Sarlo nació en 1942 en la misma ciudad en la que murió y en la que vivió toda su vida. Aunque tuvo largas estadías en distintas ciudades del mundo, siempre decía que no podía estar demasiado tiempo alejada de Buenos Aires. Allí hizo la escuela primaria y secundaria en un colegio inglés de Belgrano. Allí estudió Letras en la Universidad de Buenos Aires (UBA). Allí hizo sus primeras incursiones en el mundo editorial, en la Editorial Universitaria de Buenos Aires (Eudeba), y en el de la gestión cultural, en el Instituto Di Tella. Allí estuvo a cargo de revistas culturales que fueron fundamentales para la formación intelectual de varias generaciones; primero Los Libros, con Carlos Altamirano, Ricardo Piglia y Héctor Schmuckler; después Punto de Vista, por la que pasaron todos los nombres que, tarde o temprano, marcaron el desarrollo del pensamiento en la Argentina. Y en Buenos Aires, también, se hizo cargo, con el retorno de la democracia en 1983, de la cátedra de Literatura Argentina en la UBA, modificando para siempre la forma de leer a autores como Borges, Puig y Saer.

Sarlo eligió la orilla como metáfora para entender la literatura de Borges, reincorporando la dimensión local que las lecturas universalistas, una vez hecha su fama en el exterior, borraban. La orilla, explicaba, era la condición periférica que permitía al escritor argentino tratar con irreverencia toda la cultura occidental. Y la orilla fue también el método de Sarlo y su sensibilidad: tenía un ojo inigualable para detectar en su momento germinal las ideas que después se volverían tendencia, como hizo con las teorías de Raymond Williams, Frederic Jameson, o Edward Said, pero las utilizaba, más temprano que tarde, para tratar de entender el verdadero objeto de su obsesión: la Argentina. La orilla fue también su forma de posicionamiento intelectual: escribía sus notas para la revista Viva mientras preparaba las clases magistrales que daría en Cambridge; discutía sobre literatura, música o política en una fiesta o en un programa de televisión del prime time con la misma pasión y falta de condescendencia con la que lo hacía en sus clases de la UBA.

DATOS PROPORCIONADOS
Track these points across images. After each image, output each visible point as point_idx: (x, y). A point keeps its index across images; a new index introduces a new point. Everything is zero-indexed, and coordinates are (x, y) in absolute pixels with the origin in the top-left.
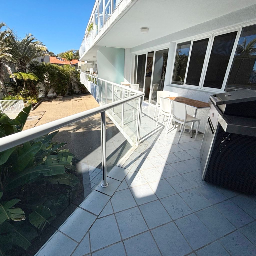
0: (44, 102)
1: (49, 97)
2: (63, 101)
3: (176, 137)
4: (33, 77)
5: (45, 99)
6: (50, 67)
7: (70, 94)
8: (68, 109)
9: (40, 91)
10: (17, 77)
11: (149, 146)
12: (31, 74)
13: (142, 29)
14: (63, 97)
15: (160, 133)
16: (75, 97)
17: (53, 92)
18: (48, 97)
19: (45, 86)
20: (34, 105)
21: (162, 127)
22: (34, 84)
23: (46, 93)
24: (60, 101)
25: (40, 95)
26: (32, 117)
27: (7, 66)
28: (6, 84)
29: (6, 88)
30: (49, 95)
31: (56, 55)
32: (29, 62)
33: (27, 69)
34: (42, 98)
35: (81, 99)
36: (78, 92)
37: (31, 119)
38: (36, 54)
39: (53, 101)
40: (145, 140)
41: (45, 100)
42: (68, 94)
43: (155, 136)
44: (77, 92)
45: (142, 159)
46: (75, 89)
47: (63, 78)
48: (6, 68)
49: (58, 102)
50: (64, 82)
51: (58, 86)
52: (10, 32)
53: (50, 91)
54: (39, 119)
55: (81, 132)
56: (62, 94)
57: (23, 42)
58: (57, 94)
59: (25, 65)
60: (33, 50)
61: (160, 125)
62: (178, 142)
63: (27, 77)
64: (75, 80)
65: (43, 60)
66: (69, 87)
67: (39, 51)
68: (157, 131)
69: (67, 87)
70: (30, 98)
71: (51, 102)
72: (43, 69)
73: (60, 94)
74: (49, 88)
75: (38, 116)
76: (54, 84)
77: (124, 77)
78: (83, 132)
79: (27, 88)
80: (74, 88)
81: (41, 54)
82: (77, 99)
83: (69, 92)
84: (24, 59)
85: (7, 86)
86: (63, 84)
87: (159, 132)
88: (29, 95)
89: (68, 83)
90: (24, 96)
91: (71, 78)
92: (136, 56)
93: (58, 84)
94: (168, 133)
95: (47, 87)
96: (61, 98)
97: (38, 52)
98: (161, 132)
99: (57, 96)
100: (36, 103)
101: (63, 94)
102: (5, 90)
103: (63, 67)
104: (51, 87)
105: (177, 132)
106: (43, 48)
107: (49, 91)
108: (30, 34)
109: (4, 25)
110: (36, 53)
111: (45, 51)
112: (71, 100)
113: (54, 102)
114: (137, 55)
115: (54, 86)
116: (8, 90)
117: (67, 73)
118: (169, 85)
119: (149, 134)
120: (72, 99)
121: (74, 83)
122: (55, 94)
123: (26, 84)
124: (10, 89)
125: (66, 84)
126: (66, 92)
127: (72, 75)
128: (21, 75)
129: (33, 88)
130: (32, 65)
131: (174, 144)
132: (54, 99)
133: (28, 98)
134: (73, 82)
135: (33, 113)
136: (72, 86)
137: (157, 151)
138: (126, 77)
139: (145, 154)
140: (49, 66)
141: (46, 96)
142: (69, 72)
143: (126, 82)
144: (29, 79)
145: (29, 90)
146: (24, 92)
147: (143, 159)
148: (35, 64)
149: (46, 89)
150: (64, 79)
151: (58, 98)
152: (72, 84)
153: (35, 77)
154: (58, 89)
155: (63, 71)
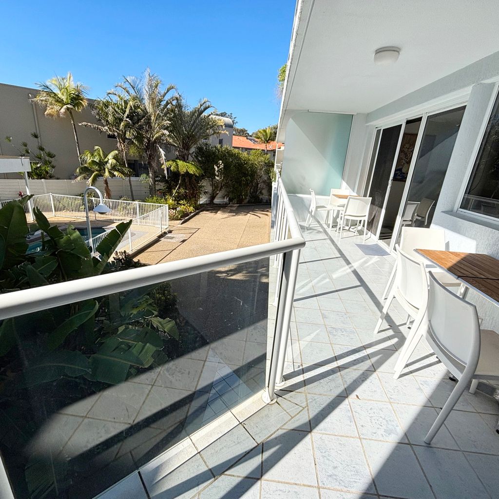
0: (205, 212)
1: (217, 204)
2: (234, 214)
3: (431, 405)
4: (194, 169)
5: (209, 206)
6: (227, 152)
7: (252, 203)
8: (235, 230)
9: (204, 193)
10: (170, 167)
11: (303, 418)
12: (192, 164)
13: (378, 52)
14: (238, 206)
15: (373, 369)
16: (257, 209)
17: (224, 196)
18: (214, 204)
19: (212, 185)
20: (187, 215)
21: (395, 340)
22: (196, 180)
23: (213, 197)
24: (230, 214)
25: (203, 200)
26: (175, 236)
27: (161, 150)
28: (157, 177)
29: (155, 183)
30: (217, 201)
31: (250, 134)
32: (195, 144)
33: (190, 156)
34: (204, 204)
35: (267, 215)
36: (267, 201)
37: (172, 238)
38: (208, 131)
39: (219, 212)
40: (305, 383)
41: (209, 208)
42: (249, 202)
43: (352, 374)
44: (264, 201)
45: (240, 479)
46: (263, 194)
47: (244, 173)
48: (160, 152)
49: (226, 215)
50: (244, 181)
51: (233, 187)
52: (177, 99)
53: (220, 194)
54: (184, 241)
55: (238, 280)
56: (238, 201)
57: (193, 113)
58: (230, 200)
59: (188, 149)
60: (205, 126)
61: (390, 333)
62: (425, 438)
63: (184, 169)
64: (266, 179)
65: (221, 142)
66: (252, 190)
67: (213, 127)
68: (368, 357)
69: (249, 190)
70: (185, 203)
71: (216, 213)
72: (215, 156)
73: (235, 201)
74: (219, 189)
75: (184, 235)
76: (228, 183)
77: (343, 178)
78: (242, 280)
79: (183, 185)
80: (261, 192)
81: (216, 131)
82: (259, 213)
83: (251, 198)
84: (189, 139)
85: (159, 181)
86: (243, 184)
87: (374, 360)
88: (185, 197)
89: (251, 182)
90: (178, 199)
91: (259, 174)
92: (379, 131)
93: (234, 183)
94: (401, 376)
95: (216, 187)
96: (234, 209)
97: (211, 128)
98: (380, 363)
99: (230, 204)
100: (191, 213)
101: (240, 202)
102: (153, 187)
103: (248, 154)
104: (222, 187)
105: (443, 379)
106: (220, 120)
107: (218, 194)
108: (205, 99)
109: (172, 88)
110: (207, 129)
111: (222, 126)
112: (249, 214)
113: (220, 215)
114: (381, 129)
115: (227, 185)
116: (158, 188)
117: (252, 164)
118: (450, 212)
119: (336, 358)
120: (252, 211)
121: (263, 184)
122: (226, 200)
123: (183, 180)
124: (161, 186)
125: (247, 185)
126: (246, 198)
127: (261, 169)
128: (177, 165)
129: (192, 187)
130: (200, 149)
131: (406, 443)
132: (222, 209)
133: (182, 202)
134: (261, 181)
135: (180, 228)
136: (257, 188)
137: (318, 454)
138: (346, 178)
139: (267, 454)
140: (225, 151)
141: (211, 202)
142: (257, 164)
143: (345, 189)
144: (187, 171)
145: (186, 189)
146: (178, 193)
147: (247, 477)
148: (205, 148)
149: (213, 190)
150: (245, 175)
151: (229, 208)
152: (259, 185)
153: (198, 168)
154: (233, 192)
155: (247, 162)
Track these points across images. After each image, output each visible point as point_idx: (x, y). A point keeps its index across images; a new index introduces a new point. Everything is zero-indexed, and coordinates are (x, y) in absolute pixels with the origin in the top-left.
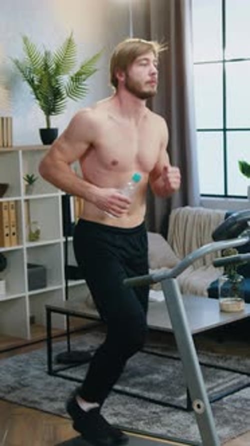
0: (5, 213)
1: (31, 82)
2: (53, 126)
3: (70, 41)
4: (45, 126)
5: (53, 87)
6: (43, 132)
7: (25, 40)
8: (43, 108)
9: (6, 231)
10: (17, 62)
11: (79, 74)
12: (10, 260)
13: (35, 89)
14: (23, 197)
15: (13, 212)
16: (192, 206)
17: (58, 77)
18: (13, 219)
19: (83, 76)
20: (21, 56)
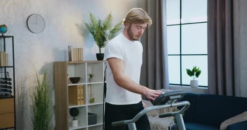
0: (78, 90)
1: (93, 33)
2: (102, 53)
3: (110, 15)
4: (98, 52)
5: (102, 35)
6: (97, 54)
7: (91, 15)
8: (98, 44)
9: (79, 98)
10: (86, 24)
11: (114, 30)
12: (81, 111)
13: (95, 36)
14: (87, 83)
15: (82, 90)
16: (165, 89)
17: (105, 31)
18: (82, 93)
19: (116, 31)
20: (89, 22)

EXPLORAR EL MATERIAL
• a. En el texto sobre Sarlo, ¿dónde hizo ella la escuela primaria y la secundaria?
• b. Retoma el texto sobre Sarlo y sigue escribiéndolo a partir de su última oración.
Las líneas son un material aparte.

RESULTADOS POR TAREA
• a. En un colegio inglés de Belgrano.

• b.
Es difícil hacerle justicia a una vida tan intensa en pocas palabras. Sarlo vive no solo en sus casi treinta libros y en sus innumerables artículos en revistas académicas y populares, en diarios nacionales e internacionales, sino también en centenares de entrevistas, en clases grabadas y transcriptas, en intervenciones televisivas memorables, en memes. También vive en sus discípulos, que enseñan y discuten su obra en las universidades argentinas y latinoamericanas, pero también en las más importantes de Estados Unidos y Europa. Beatriz Sarlo es desde hace muchas décadas una de las intelectuales de habla hispana de mayor impacto en todo el mundo. El lector podrá hacer su propia búsqueda. Aquí quisiera detenerme en algo que considero un rasgo definitorio de su personalidad: la juventud permanente.

Aunque la división en etapas (período juvenil, de adultez, maduro) es siempre una arbitrariedad de la crítica, se trate de un músico, un pintor o un intelectual, en el caso de Sarlo es directamente impensable: ni sus ideas ni sus posiciones políticas responden a una teleología clara; van y vienen, se contradicen, se discuten a sí mismas. Siempre fue el presente lo que dictó su agenda, no por un afán de estar a la moda sino por una mezcla justa de humildad intelectual y coraje. Humildad para aceptar que en el presente, por más mediocre que parezca, siempre puede surgir algo nuevo; coraje para analizarlo en simultáneo, a sabiendas de que sus explicaciones serían equivocadas o, cuanto menos, mejorables.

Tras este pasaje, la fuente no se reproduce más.